We are called to follow a different path.

Do Not Lose Heart


    Americans are a resilient bunch.  Throughout our history we have been known to roll with the punches.  Our fights with the British roamed halfway across the continent from 1776 until 1812.  During the American Civil War between 600,000 and 700,000 lives were lost, then more through other wars including a devastating attack at Pearl Harbor and the more recent attacks in September 11, 2001.  While we have always come back after such horror, it is difficult for us to grapple with death on our home soil.  It has been a long time since 1812, but we understood that we were at war with England and the English, generally, only fought those who chose to fight.  Pearl Harbor was hard but it was, at least, an attack on a military target.  September 11th was different.  It shook us and caused many to begin looking for revenge.   Many joined the military to be a part of finding the perpetrators or at least to do something to be a part of our national defense.  
    After September 11th most everyone expected that there would be more of the same.  We knew we were in a “War on Terror” and so we expected that there would be more frequent attacks on American citizens and on American soil.  It is a huge credit to law enforcement and military personnel across the country and around the world that nearly all of the expected attacks since 2001 were discovered and averted before they could be carried out.  Until now…
    With this latest attack during the Boston Marathon many of our feelings revert to what we felt on September 11th.  At this time we do not know anything about the attacker(s), who they are, or where they are from, or why they did what they did.  We heard that a suspect has been arrested but that too, was premature.  We want revenge, we want retribution and a few may feel that somehow we should run away, or give up fighting.  Any of these responses will cause us to lose our way.  As Christians we are called to something different, to follow a different path.  Today I specifically want to speak to those who are frightened by these events.
    In scripture our temptation to surrender because of our fear is referred to as losing heart.  It is ‘heart’ that makes us who we are and what we are, it is ‘heart’ that makes us move forward in the face of fear.  In Hebrews 12 we are encouraged, when times are hard, to consider all that Jesus endured for us, “Consider him who endured such opposition from sinners, so that you will not grow weary and lose heart.” (Hebrews 12:3)  The prophet Jeremiah offers similar advice, especially in times like this, saying…
 “Do not lose heart or be afraid
    when rumors are heard in the land;
one rumor comes this year, another the next,
    rumors of violence in the land
    and of ruler against ruler.”
(Jeremiah 51:46)
    Remember that we are citizens of two nations, one is an earthly kingdom ruled by men, and the other an eternal kingdom ruled by the creator of the universe.  Our King has not forgotten us.  The Savior of the world still cares for us and watches over us.  Jesus knows your limits.  He knows how much you can take.  Find comfort and reassurance in knowing that even though…

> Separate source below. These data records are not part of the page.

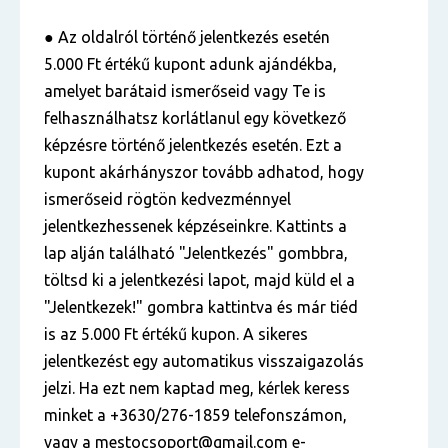
● Az oldalról történő jelentkezés esetén
5.000 Ft értékű kupont adunk ajándékba,
amelyet barátaid ismerőseid vagy Te is
felhasználhatsz korlátlanul egy következő
képzésre történő jelentkezés esetén. Ezt a
kupont akárhányszor tovább adhatod, hogy
ismerőseid rögtön kedvezménnyel
jelentkezhessenek képzéseinkre. Kattints a
lap alján található "Jelentkezés" gombbra,
töltsd ki a jelentkezési lapot, majd küld el a
"Jelentkezek!" gombra kattintva és már tiéd
is az 5.000 Ft értékű kupon. A sikeres
jelentkezést egy automatikus visszaigazolás
jelzi. Ha ezt nem kaptad meg, kérlek keress
minket a +3630/276-1859 telefonszámon,
vagy a mestocsoport@gmail.com e-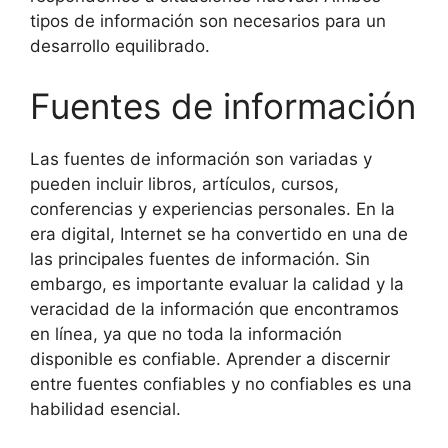
tipos de información son necesarios para un
desarrollo equilibrado.
Fuentes de información
Las fuentes de información son variadas y
pueden incluir libros, artículos, cursos,
conferencias y experiencias personales. En la
era digital, Internet se ha convertido en una de
las principales fuentes de información. Sin
embargo, es importante evaluar la calidad y la
veracidad de la información que encontramos
en línea, ya que no toda la información
disponible es confiable. Aprender a discernir
entre fuentes confiables y no confiables es una
habilidad esencial.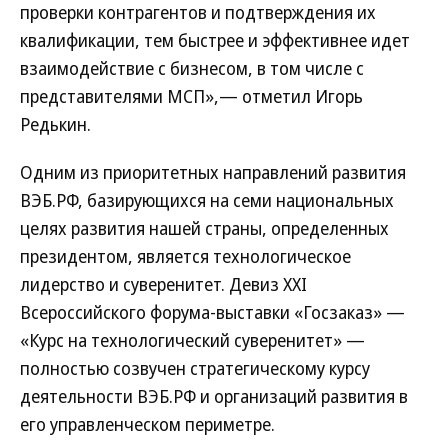
проверки контрагентов и подтверждения их
квалификации, тем быстрее и эффективнее идет
взаимодействие с бизнесом, в том числе с
представителями МСП»,— отметил Игорь
Редькин.
Одним из приоритетных направлений развития
ВЭБ.РФ, базирующихся на семи национальных
целях развития нашей страны, определенных
президентом, является технологическое
лидерство и суверенитет. Девиз XXI
Всероссийского форума-выставки «Госзаказ» —
«Курс на технологический суверенитет» —
полностью созвучен стратегическому курсу
деятельности ВЭБ.РФ и организаций развития в
его управленческом периметре.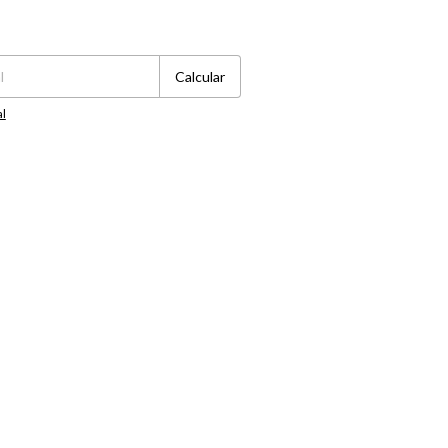
Cambiar CP
Calcular
al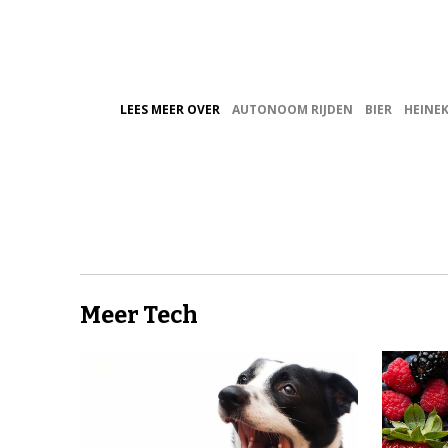
LEES MEER OVER
AUTONOOM RIJDEN
BIER
HEINE
Meer Tech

He will not quarrel or cry out;
    no one will hear his voice in the streets.
20 A bruised reed he will not break,
    and a smoldering wick he will not snuff out,
till he has brought justice through to victory.
21 In his name the nations will put their hope.” (Matthew 12:19-21)
A bruised reed he will not break.  
A smoldering wick he will not snuff out.  
He knows what you need… and how you feel.
He hears your prayers and he understands your fear.